March 04, 2011

Before I Forget

I want to kiss you before I forget what you taste like
I want to hold you before I forget what you feel like
I want to lie in your bed before I forget what your sheets smell like
but the loud humming of machines is all I can hear
not a taste, touch or smell can penetrate the clouds in my ears.

I want the image of you standing behind me, kissing where my neck meets my shoulder to be a memory not a dream
I want to lay my head on your bare chest to hear your caged heart thrash against your ribs.
I want to have a pocket full of postcards of all the places we have been
but never leave the crushing softness of your bed.

All these wants are left for wishes as you kick me with compliments and shuffle off leaving a wake of my oozing heart.
Do I run after you and grab your hand in defiance?
No, you continue to lead this waltz to nowhere
less of a dance, more of a silent stand off for good face time

Invite me somewhere with you
Ask me to wrap my arms around you once more before the week ends.
I have chills that speak to the cold of the surroundings
but from this freezing tower I look out on humid nights
and wait for you to offer your hand for a promenading debut

It's just that I may catch a chill before you have the opportunity to offer said palm.
So hurry and turns my wants and dreams to reality before I forget.

March 01, 2011

Fickle Friction

I watch you sleep and crave to kiss you in the dark glow of your television. Your heavy breathing calls for heavy petting but I waver to wake you. Instead I plant soft kisses on your shoulders, you stir awake with gratitude but fall back to dreamland just as quickly. I need more, I'm uneasy as the week begins again but I can't fight for a love that isn't there or must be hidden between corps and corporations. We rile for the weekend but the mean time leaves me lethargic. My past haunts me telephonically as I wisp in and out of daydreams, the rendering leaves time for such leisurely luxuries. I'd have to assume it's the friction or lack there of that would turn lovers to "brothers" but such assumptions leave me cold and yearning for something less familial. I ought to let it be a lesson in you scratch my back I'll scratch yours but this despondency leaves me itching for something more.  Maybe the novelty has worn off, maybe you only like me when you're drunk and lonely, maybe I've become too needy, but mostly I've turned to over analyzing instead of living in the glorious moment of now. Each new scene, each new experience as a life builds itself 3,000 miles away from what once was home. 

February 24, 2011

More Beauty

Now that the pressures of the weekend and simpleties of life have found a resting place in my psyche I can get back to the beautiful. I can stop blaming you for my fears and find myself once again entranced by the thought of you. I long to find your profile in the darkness of dawn and plant firm kisses on your shoulders while you waver between sleep and dreams.
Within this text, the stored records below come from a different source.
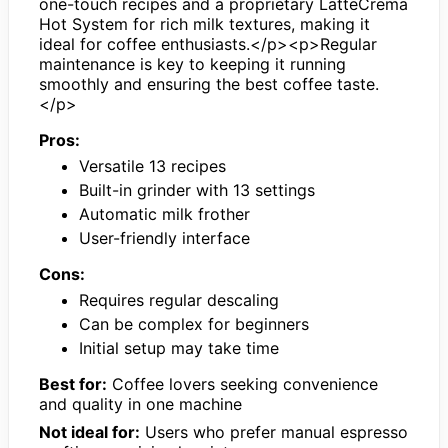
one-touch recipes and a proprietary LatteCrema
Hot System for rich milk textures, making it
ideal for coffee enthusiasts.</p><p>Regular
maintenance is key to keeping it running
smoothly and ensuring the best coffee taste.
</p>
Pros:
Versatile 13 recipes
Built-in grinder with 13 settings
Automatic milk frother
User-friendly interface
Cons:
Requires regular descaling
Can be complex for beginners
Initial setup may take time
Best for:
Coffee lovers seeking convenience
and quality in one machine
Not ideal for:
Users who prefer manual espresso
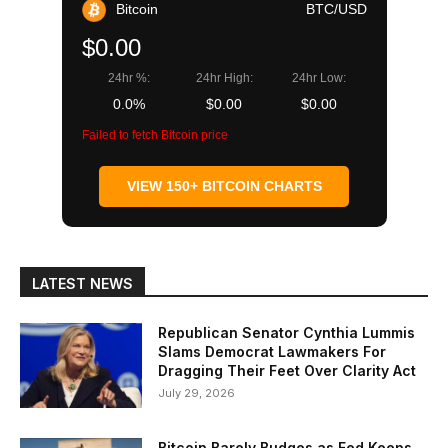
Bitcoin
BTC/USD
$0.00
24hr %:
24hr High:
24hr Low:
0.0%
$0.00
$0.00
Failed to fetch Bitcoin price
VIEW 150+ BITCOIN CHARTS
LATEST NEWS
Republican Senator Cynthia Lummis
Slams Democrat Lawmakers For
Dragging Their Feet Over Clarity Act
July 29, 2026
Bitcoin Barely Budges as Fed Keeps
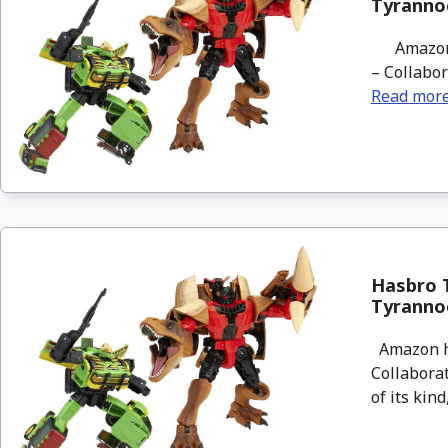
Tyranno
Amazon ha
– Collabor
Read mor
Hasbro T
Tyranno
Amazon ha
Collaborat
of its kind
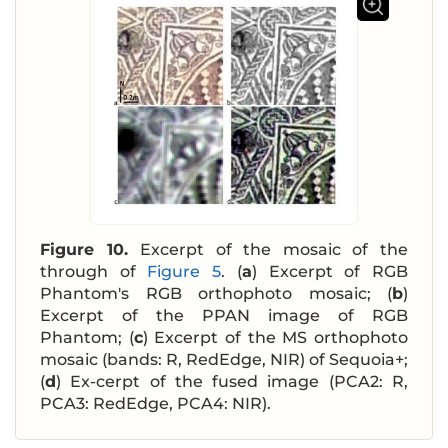
Figure 10.
Excerpt of the mosaic of the
through of
Figure 5
. (
a
) Excerpt of RGB
Phantom's RGB orthophoto mosaic; (
b
)
Excerpt of the PPAN image of RGB
Phantom; (
c
) Excerpt of the MS orthophoto
mosaic (bands: R, RedEdge, NIR) of Sequoia+;
(
d
) Ex-cerpt of the fused image (PCA2: R,
PCA3: RedEdge, PCA4: NIR).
Pushing fears at you, holding back tears from you was a repercussion of running from you and now our Benjamin Button of a relationship finds middle age. Our time as roommates closes as I strike out on my own, we both continue to unfold like lotus, softer, smoother spots become exposed. Dark clouds cover what's left of a pumpkin colored moon as I slide down and sit back with a smitten smile. This beauty is far better than giving into the anxiety of a life yet to be lived. 

February 21, 2011

A Mild Separation Anxiety Attack

Caffeine and alcohol induced dehydration, I sweat alone in your sheets and put off the reality of 8 blocks. Time to get up young lady, time to grow up little girl. Maybe I can shower it off and disappear before you get back, a look of squinted confusion, all that's left of a hidden romance. Instead I rush to the bottoms of sweet flavored vodka drinks and rush towards your bed. Time to get up little girl, wipe the sleep from your eyes and start building your own bed. You made me want to read Cosmopolitan and then didn't answer my inquiries, you left me languishing and learned from my white lies and half truths and used them against me. It hurts today, it's really fucking scary today and I want to run to you and cry but that's the last place I should go. 

Standing alone in my empty house only now does the reality of what I've done set it in, I've traversed miles again, this time in a quest for experience this time alone. One solemn tear, streams down along my cheek just as I slip slid away again. I wanted you to be a security blanket, but it might be time to sleep alone. 

February 19, 2011

They Knew it to Be True Before it Was

Slumbering in your big bed, your fingers find mine and I flutter awake with a smile. I was trying to push out of my comfort zone but continue to find myself wrapped in your arms under your sheets. I fiend to dream of you all day, by night I nuzzle in your scent, you leave me grinning more than I am used to. We engage in a game of shhhhh, secrets abound, we delicately dance about the situation in hopes no one will notice. Each look calculated, each touch, each spoken word a novelty until we find ourselves alone and trip down hidden paths gripped tightly together stopping for long awaited kisses and embraces. I want to shower your neck with short kisses and find your gaze across every table. The pressure is tangible as our time playing house comes to a close, as neighbors will we find the same thrills or something more reasonably melancholy?